Dies Ding, das man Song nennt

■ Jim White gastierte am Montag im Moments und nahm ein begeistertes Publikum mit auf die Generalmetapher Straße

Seine Lieder handeln von Gott, mit dem er trotz Haderns nicht wirklich brechen kann, von den Straßen, die ein jeder Mensch entlang muss, und die deshalb (nicht nur) im angloamerikanischen Songwriting die Metapher schlechthin sind; Straßen, an deren Ende so etwas wie Erlösung steht, weshalb auch besagter Gott oder auch Jesus hier wieder ganz in der Nähe sind.

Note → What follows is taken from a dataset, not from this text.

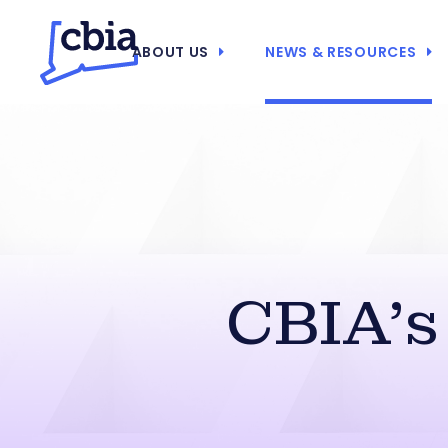
ABOUT US
NEWS & RESOURCES
CBIA’s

Jim White, dessen unstete Biographie schon genug Stoff für ein ganzes Liederbuch abgibt, ist bei aller Abseitigkeit ein klassischer Vertreter der hohen Songschule, in der als oberstes Gebot gilt, dass ein Song eine Geschichte erzählen muss – der Song, nicht so sehr der Sänger, weshalb White zwar auch zwischendurch Dinge erzählte, dies allerdings in einem Südstaaten-Akzent, der mitteleuropäischen Ohren kaum zugänglich ist. So gab er das Bild eines verschrobenen Einzelgängers ab, nach eigener Einschätzung bereits alt geworden, mit der Gitarre um den Hals geboren, die Musik das einzig verfügbare Ausdrucksmittel.

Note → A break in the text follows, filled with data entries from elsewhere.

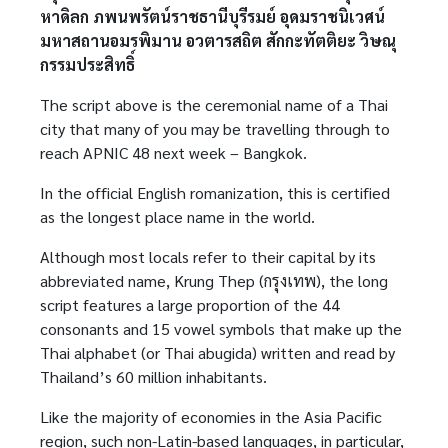
หาดิลก ภพนพรัตน์ราชธานีบุรีรมย์ อุดมราชนิเวศน์
มหาสถานอมรพิมาน อวตารสถิต สักกะทัตติยะ วิษณุ
กรรมประสิทธิ์
The script above is the ceremonial name of a Thai
city that many of you may be travelling through to
reach APNIC 48 next week – Bangkok.
In the official English romanization, this is certified
as the longest place name in the world.
Although most locals refer to their capital by its
abbreviated name, Krung Thep (กรุงเทพ), the long
script features a large proportion of the 44
consonants and 15 vowel symbols that make up the
Thai alphabet (or Thai abugida) written and read by
Thailand’s 60 million inhabitants.
Like the majority of economies in the Asia Pacific
region, such non-Latin-based languages, in particular,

So stand er da, inmitten seiner jungen Band, die Haare lang wie der junge Townes Van Zandt, der auch gern lakonische kleine Geschichten zwischen den Songs erzählte, die nicht immer wirklich zu verstehen waren. White beschränkte sich auf ein Minimum an Bewegung, wenige Worte, wie, dass sie nun eines jener Dinger spielen, die sie, daheim im Süden, „Songs“ nennen. Nur in seinem Liedvortrag fand sich Emphase – in geringen Dosen, eben dadurch aber natürlich von umso größerer Wirkung. Zwischen Sprechgesang und einem klagenden hohen Ton bewegte sich seine Stimme, die immer ganz im Zentrum des Geschehens stand.

Die Band assistierte ihm dabei facettenreich zwischen Country-(Rock), Sixties-Sounds und Blues, gleichwohl das, was auf Whites empfehlenswerten Alben so angenehm unorthodox klingt – die Verwendung elektronischer Klangquellen und Methoden –, zumindest am Montagabend zugunsten eines eher konventionell kunsthandwerklichen Sounds zurücktrat. Und das alte Problem im Country-Rock war auch hier eins: Je mehr Rock dabei ist, desto bolleriger wird's. Umso schöner dafür die langsamen Songs, bei White von einer samtenen Düsternis durchzogen, die von Greyhound-Bushaltestellen handeln, von alten Autos, die schon lange nicht mehr fahren und die natürlich so eine enorme Bedeutung haben, weil sie untrennbar zur eingangs erwähnten Generalmetapher gehören: das klassische Mobiliar des nordamerikanischen Songs, aber gegen dessen Konvention gebürstet.

Am eindringlichsten war schließlich ein Song, den White ganz allein vortrug. Er war ausgerechnet seiner Familie gewidmet, und besang Heimat – am Ende der Straße – als höchstes der Gefühle. Da gab es keinerlei Distanz mehr zu der vorgetragenen Befindlichkeit. So nahe liegen musikalische Schönheit und lyrische Banalität .

Nach einem alles in allem überaus gelungenen Konzert der Reihe „Sparkasse in Concert“ ließ White ein begeistertes Publikum zurück.

Andreas Schnell

Das Konzert ist voraussichtlich am 5. 9. auf Radio Bremen 2 zu hören.